Will Brooks’ 50 Year Diary - watching Doctor Who one episode a day from the very start...
Day 737: The Long Game
Dear diary,
Oh, poor The Long Game. It’s always had a reputation of being the black sheep of Season One, hasn’t it? I didn’t really wander in to online fandom until sometime during 2006, but I can recall learning very quickly that this wasn’t an episode that people really liked. I can also remember being a little bit surprised by the fact, because I’ve never really though of it as being a weak episode, it’s just A. N. Other episode of Doctor Who. Perhaps that’s the problem? People talk of the stories they love, and the stories they hate, and episodes like The Long Game just disappear down the cracks between the two sides, nestled forever with the likes of The Smugglers.
I can’t help but wonder if it’s partly because The Long Game is situated here in the middle of Series One for a very specific purpose. It’s not an episode as exciting as last week’s, which you can just pop on and watch because you want to see some action; it doesn’t hold the same emotional punch that we’ll get with the next episode, and I don’t think it’s even scary in the way that the Steven Moffat two-parter on the horizon will be. It’s far more about the relationships between the characters, and taking stock of where we’ve been so far, and where we’re yet to go.
Most obviously, this can be seen in the relationship between the Doctor and Rose, but I’m only noticing just how nicely done it is on this viewing, perhaps because the pace of one episode a day is allowing me enough time to ruminate on them, without leaving it so long that I lose the subtleties. Those first three stories of the season were very much about the Doctor taking Rose out to show her the universe. Expand the horizons of a girl who felt trapped in her humdrum life. Oh, sure, Rose get’s to be central to these episodes and not just a tag-along, but she’s very much the novice. By the time of Dalek, they do something very clever - stepping out into Van Stattan’s museum, both the Doctor and Rose get to recognise an exhibit. Suddenly, she’s not the new girl anymore, she’s a somewhat seasoned traveller.
The Long Game then comes along and reminds us that she’s not really up to the Doctor’s level yet, though, and we get the brilliant scene of the Doctor priming her on their new time and place so that she can showboat to Adam. Ah, yes, Adam. He’s the other very clever thing about this episode, and he’s in some ways the heart of it - right back in Davies’ initial pitches for this episode, it was always ‘the companion who couldn’t’, and it further helps to reinforce Rose’s position in the ship. It’ll have knock on consequences for later in the season, too, when we get another male companion coming aboard who is the right material for life with the Doctor.
Adam also gets to play an important role in re-shaping the Doctor post-Time War, too.
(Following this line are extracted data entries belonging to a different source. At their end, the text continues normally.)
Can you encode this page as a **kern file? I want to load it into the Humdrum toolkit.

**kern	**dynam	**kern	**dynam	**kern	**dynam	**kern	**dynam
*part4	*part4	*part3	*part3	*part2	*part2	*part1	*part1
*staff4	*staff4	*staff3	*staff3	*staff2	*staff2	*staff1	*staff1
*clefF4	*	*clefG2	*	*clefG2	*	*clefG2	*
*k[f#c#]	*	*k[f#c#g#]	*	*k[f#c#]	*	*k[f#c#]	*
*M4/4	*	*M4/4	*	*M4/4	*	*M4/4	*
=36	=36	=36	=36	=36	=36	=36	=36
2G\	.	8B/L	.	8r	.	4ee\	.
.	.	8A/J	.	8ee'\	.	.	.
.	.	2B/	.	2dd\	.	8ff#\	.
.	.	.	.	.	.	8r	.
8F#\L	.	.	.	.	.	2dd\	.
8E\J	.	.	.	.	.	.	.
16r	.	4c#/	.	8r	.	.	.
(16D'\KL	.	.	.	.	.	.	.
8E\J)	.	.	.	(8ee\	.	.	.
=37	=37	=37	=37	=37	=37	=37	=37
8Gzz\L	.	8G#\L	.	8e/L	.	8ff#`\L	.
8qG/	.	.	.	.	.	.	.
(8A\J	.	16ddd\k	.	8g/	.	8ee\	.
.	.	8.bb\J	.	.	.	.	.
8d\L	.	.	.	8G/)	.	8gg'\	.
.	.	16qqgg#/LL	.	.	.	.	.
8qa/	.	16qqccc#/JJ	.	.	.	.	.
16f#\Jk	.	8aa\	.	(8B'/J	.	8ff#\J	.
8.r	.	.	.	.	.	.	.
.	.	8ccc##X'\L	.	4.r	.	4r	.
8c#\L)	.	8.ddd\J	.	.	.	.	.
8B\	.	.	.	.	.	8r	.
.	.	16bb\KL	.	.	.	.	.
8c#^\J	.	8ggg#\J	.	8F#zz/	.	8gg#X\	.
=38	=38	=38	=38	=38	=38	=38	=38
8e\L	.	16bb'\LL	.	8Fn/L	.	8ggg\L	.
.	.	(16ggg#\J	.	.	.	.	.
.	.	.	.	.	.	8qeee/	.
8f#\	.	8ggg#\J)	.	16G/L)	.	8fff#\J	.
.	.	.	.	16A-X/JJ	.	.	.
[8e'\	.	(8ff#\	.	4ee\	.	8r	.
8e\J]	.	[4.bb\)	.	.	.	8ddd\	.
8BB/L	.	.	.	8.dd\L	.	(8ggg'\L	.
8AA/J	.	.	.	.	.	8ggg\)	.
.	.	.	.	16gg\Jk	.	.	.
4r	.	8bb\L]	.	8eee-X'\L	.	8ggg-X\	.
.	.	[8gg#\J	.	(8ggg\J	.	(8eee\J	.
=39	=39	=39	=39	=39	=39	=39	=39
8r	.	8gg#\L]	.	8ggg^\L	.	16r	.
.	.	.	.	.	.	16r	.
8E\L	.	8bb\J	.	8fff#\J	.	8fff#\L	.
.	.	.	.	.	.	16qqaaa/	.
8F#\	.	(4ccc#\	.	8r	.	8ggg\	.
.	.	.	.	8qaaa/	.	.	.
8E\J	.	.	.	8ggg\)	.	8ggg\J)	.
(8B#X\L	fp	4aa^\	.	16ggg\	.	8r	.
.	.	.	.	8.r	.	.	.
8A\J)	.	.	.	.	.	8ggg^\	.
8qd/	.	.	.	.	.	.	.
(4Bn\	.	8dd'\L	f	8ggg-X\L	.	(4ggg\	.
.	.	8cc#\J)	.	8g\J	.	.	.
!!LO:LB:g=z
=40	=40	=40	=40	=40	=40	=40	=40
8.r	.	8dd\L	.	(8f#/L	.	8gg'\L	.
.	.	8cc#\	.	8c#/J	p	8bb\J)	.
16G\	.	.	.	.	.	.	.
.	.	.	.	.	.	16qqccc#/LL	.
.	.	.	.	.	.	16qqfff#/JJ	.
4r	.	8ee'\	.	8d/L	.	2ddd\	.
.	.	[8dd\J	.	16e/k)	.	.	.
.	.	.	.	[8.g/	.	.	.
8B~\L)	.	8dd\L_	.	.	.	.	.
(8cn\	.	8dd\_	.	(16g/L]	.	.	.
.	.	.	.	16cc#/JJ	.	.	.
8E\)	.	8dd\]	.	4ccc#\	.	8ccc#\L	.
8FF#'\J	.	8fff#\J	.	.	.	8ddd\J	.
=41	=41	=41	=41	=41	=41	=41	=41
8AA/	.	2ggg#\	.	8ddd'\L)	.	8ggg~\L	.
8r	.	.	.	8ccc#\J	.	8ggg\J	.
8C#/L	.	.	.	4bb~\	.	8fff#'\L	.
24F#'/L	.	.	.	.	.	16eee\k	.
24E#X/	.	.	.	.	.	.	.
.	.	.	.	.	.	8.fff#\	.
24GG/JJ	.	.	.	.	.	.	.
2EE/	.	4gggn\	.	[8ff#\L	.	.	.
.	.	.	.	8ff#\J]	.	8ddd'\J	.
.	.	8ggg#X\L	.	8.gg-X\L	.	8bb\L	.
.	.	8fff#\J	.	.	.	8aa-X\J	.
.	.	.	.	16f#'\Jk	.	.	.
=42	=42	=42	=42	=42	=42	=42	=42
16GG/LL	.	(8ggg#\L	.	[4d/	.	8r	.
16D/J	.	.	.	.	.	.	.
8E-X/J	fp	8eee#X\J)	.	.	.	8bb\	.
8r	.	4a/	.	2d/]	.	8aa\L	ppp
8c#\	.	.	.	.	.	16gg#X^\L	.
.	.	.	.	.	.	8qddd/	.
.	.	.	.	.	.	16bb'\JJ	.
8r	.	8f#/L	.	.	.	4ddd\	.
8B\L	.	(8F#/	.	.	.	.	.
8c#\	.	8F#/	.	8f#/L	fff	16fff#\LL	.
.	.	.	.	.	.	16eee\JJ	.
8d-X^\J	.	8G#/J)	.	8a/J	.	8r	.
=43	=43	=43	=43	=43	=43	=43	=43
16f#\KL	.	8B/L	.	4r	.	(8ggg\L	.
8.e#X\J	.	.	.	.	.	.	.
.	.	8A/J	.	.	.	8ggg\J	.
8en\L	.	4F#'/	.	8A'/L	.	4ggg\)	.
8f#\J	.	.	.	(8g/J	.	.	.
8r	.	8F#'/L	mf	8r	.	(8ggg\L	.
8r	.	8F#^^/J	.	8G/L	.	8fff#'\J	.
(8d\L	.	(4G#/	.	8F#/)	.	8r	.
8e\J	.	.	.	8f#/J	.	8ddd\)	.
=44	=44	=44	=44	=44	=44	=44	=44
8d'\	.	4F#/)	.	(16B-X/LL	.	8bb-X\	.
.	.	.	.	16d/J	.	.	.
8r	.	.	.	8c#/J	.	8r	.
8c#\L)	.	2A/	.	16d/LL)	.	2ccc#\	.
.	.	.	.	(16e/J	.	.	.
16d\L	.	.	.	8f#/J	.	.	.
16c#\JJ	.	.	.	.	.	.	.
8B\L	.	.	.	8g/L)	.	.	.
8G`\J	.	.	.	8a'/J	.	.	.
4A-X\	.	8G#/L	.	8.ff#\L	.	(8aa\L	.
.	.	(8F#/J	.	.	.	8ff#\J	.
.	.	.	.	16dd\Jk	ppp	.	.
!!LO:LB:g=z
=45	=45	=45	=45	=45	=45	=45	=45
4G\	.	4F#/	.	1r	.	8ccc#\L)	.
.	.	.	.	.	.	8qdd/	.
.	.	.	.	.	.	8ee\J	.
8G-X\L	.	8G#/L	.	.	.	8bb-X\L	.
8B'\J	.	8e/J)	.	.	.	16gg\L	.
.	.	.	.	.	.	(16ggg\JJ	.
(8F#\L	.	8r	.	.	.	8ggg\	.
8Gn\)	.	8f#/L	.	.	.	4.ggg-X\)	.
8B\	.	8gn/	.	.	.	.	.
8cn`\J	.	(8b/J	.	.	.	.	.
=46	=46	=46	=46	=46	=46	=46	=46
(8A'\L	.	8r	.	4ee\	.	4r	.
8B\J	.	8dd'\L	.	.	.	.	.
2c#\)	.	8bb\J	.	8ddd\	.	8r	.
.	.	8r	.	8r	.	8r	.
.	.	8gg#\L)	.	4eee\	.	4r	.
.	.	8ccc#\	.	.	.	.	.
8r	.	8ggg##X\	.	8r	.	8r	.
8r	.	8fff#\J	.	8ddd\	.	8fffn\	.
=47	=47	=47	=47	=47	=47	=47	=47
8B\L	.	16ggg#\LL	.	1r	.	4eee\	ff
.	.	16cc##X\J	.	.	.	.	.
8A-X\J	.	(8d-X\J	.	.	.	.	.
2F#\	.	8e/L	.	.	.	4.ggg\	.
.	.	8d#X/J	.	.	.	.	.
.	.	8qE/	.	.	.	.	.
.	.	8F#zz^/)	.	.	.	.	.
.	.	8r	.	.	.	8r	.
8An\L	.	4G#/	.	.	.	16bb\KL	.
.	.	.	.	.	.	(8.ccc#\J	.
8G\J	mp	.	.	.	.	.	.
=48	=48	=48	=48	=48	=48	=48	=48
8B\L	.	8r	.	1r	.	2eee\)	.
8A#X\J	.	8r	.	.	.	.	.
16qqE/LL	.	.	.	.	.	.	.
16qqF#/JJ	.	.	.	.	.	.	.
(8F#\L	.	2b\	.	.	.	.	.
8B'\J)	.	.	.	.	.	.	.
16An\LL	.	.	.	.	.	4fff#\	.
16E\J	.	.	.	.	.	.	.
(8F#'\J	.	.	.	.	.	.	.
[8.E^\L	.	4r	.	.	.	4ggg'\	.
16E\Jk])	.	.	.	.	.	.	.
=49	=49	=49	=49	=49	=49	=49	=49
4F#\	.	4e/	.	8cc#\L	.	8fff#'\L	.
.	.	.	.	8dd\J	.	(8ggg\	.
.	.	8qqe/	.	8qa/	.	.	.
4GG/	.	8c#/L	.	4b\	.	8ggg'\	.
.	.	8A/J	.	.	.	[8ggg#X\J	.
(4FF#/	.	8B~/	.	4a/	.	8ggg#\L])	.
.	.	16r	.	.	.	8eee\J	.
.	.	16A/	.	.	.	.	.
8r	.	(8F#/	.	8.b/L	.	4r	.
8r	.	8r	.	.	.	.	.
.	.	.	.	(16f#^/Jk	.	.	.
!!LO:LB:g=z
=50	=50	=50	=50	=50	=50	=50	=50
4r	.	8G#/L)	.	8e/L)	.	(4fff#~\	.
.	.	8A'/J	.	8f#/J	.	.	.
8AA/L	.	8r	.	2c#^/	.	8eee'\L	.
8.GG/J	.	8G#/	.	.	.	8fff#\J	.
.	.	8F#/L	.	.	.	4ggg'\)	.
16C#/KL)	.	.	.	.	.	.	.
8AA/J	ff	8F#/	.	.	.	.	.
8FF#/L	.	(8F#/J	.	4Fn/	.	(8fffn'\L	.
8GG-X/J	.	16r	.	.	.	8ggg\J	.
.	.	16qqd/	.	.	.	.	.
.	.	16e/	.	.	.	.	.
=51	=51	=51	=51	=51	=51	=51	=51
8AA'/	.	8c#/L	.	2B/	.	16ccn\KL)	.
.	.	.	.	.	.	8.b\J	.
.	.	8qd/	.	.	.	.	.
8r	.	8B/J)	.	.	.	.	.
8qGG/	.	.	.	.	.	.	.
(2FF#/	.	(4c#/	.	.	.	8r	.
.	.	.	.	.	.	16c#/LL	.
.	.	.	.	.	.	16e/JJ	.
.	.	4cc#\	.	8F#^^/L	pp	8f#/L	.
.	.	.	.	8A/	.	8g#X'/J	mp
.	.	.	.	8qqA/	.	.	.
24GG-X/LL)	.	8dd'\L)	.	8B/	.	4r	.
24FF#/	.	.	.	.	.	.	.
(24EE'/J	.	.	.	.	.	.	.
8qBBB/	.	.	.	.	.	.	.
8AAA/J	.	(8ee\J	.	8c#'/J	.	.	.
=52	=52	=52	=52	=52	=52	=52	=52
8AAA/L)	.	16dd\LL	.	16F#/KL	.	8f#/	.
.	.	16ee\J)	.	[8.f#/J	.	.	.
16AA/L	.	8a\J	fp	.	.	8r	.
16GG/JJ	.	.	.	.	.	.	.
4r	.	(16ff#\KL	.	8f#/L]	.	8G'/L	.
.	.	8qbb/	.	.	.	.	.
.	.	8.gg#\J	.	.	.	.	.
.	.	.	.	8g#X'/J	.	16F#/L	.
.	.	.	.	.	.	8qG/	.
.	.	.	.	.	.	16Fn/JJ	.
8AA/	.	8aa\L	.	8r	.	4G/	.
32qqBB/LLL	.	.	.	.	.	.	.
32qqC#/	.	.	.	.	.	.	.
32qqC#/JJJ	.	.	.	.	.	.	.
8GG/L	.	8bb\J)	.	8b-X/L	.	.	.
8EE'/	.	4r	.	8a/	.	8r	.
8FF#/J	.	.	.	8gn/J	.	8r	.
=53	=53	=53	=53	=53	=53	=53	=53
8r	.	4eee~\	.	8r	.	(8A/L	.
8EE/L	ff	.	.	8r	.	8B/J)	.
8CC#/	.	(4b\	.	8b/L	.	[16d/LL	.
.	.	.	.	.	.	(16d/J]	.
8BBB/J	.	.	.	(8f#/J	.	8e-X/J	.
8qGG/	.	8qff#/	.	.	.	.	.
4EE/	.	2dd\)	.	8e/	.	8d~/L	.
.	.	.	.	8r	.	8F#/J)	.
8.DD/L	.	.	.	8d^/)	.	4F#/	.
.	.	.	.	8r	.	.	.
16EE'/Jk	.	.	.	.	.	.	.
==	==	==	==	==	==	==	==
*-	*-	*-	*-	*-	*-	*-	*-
I commented the other day that Series One, and the Ninth Doctor, is all about building to that rebirth that allows him to really be himself again. This incarnation more than any for a long time really sees humans as a bit thick, by and large. And yet both Micky and Adam - two people he mocks brazenly - as questions he initially dismisses before realising that they’re exactly the ones to ask. They serve a purpose in helping him remember to listen to the little people.
Otherwise… it’s no wonder he goes a little bit off the rails, is it? They’re not long on the station before the Doctor and Rose have swanned off to investigate and explore, and he ends up just wandering around on his own like a kid in a sweetshop. For someone who’s incredibly tech-savvy and has spent years studying alien artefacts… it was never going to end well, was it? I love the idea of a companion coming aboard and then being immediately kicked out again because they’re just not up to scratch - and it’s a bold thing to do in the first ‘new’ series of the show, really helping to cement Rose, Martha, and all the others to come as being the cream of the crop.